__Your objective__:
Please put the lines of the entries below into a Markdown table with the columns Row and Line, covering everything from the start of the entries through the line containing "he was one of", inclusive, and leaving out blank lines.

__Records provided__:
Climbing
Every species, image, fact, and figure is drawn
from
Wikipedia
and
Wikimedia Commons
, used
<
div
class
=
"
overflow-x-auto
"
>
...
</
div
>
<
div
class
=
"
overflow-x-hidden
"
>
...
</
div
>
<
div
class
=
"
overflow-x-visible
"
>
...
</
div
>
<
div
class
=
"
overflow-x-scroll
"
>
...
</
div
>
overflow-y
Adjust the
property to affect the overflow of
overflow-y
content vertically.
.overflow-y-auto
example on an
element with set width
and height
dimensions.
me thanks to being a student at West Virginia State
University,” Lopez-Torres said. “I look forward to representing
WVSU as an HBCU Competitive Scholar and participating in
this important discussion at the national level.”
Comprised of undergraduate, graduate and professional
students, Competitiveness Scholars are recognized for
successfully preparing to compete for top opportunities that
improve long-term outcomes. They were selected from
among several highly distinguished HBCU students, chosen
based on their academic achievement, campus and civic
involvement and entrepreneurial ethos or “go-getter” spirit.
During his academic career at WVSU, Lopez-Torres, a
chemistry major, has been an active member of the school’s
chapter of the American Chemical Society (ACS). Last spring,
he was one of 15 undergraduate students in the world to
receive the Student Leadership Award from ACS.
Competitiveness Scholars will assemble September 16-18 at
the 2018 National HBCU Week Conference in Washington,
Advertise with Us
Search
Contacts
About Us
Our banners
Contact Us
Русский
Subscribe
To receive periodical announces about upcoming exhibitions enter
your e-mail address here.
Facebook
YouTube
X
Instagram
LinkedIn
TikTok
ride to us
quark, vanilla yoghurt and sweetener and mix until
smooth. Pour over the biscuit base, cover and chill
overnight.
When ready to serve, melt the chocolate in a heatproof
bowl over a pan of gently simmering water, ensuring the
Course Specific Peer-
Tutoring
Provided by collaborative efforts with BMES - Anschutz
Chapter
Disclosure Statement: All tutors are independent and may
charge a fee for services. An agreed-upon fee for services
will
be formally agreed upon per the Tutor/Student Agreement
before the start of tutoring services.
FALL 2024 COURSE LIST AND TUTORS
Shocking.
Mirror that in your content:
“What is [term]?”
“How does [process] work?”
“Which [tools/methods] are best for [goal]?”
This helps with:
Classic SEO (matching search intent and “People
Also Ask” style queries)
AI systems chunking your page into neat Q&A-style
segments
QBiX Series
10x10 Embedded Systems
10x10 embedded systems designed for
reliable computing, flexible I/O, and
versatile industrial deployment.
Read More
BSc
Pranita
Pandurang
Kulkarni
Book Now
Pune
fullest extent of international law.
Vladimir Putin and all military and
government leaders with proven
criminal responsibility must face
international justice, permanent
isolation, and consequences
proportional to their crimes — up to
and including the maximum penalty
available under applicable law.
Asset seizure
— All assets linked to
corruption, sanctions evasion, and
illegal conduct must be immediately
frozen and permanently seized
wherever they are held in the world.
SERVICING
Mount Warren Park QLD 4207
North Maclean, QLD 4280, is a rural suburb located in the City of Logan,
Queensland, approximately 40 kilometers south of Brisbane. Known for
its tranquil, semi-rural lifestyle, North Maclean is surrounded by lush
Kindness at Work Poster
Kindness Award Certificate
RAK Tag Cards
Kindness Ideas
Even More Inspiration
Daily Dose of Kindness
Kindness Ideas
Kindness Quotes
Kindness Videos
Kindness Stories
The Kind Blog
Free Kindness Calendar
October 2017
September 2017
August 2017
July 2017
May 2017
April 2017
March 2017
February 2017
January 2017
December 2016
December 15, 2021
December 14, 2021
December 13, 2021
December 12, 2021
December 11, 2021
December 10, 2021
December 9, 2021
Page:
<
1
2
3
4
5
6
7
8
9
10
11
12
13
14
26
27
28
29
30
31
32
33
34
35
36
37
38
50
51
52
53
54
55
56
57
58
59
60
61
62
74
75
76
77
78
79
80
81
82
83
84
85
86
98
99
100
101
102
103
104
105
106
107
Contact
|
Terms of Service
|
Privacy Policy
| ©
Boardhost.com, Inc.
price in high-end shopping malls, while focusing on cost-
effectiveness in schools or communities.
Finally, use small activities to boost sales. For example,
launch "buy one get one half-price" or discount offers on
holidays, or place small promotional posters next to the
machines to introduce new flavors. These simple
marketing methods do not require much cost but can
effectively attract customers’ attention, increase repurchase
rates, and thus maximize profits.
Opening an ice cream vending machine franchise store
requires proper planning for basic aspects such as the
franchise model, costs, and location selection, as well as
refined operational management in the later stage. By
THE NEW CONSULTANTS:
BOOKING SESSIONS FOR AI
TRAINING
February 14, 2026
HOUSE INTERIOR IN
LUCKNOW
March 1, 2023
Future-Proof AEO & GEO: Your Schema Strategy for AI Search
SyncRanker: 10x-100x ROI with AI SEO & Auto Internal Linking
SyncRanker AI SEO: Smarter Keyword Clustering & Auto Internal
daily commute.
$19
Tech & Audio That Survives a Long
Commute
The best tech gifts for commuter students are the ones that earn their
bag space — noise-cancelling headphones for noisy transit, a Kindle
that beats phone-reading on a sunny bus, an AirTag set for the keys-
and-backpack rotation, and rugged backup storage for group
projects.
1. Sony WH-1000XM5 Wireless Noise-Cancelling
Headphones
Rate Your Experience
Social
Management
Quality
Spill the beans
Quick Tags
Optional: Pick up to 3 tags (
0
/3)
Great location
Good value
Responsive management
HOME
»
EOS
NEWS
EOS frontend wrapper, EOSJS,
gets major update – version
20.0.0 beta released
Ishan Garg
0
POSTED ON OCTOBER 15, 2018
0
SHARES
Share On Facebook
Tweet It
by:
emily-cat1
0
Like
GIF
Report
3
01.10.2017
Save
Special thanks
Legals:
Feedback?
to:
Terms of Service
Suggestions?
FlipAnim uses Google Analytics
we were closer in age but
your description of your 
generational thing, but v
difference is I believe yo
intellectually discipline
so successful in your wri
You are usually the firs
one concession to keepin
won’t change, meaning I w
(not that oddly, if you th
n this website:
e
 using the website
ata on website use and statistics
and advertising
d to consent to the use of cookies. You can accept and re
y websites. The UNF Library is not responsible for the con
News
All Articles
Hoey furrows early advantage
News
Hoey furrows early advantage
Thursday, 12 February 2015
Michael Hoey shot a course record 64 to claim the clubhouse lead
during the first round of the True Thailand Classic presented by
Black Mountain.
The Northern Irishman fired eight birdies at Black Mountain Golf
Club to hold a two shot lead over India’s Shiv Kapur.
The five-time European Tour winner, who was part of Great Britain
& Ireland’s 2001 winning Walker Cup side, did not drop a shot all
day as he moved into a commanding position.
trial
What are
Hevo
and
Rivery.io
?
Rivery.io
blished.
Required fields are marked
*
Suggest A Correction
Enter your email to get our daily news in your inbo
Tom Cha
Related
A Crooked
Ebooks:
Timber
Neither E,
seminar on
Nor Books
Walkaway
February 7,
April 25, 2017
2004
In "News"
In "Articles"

__Result of this task__:
| Row | Line |
|---|---|
| 1 | Climbing |
| 2 | Every species, image, fact, and figure is drawn |
| 3 | from |
| 4 | Wikipedia |
| 5 | and |
| 6 | Wikimedia Commons |
| 7 | , used |
| 8 | < |
| 9 | div |
| 10 | class |
| 11 | = |
| 12 | " |
| 13 | overflow-x-auto |
| 14 | " |
| 15 | > |
| 16 | ... |
| 17 | </ |
| 18 | div |
| 19 | > |
| 20 | < |
| 21 | div |
| 22 | class |
| 23 | = |
| 24 | " |
| 25 | overflow-x-hidden |
| 26 | " |
| 27 | > |
| 28 | ... |
| 29 | </ |
| 30 | div |
| 31 | > |
| 32 | < |
| 33 | div |
| 34 | class |
| 35 | = |
| 36 | " |
| 37 | overflow-x-visible |
| 38 | " |
| 39 | > |
| 40 | ... |
| 41 | </ |
| 42 | div |
| 43 | > |
| 44 | < |
| 45 | div |
| 46 | class |
| 47 | = |
| 48 | " |
| 49 | overflow-x-scroll |
| 50 | " |
| 51 | > |
| 52 | ... |
| 53 | </ |
| 54 | div |
| 55 | > |
| 56 | overflow-y |
| 57 | Adjust the |
| 58 | property to affect the overflow of |
| 59 | overflow-y |
| 60 | content vertically. |
| 61 | .overflow-y-auto |
| 62 | example on an |
| 63 | element with set width |
| 64 | and height |
| 65 | dimensions. |
| 66 | me thanks to being a student at West Virginia State |
| 67 | University,” Lopez-Torres said. “I look forward to representing |
| 68 | WVSU as an HBCU Competitive Scholar and participating in |
| 69 | this important discussion at the national level.” |
| 70 | Comprised of undergraduate, graduate and professional |
| 71 | students, Competitiveness Scholars are recognized for |
| 72 | successfully preparing to compete for top opportunities that |
| 73 | improve long-term outcomes. They were selected from |
| 74 | among several highly distinguished HBCU students, chosen |
| 75 | based on their academic achievement, campus and civic |
| 76 | involvement and entrepreneurial ethos or “go-getter” spirit. |
| 77 | During his academic career at WVSU, Lopez-Torres, a |
| 78 | chemistry major, has been an active member of the school’s |
| 79 | chapter of the American Chemical Society (ACS). Last spring, |
| 80 | he was one of 15 undergraduate students in the world to |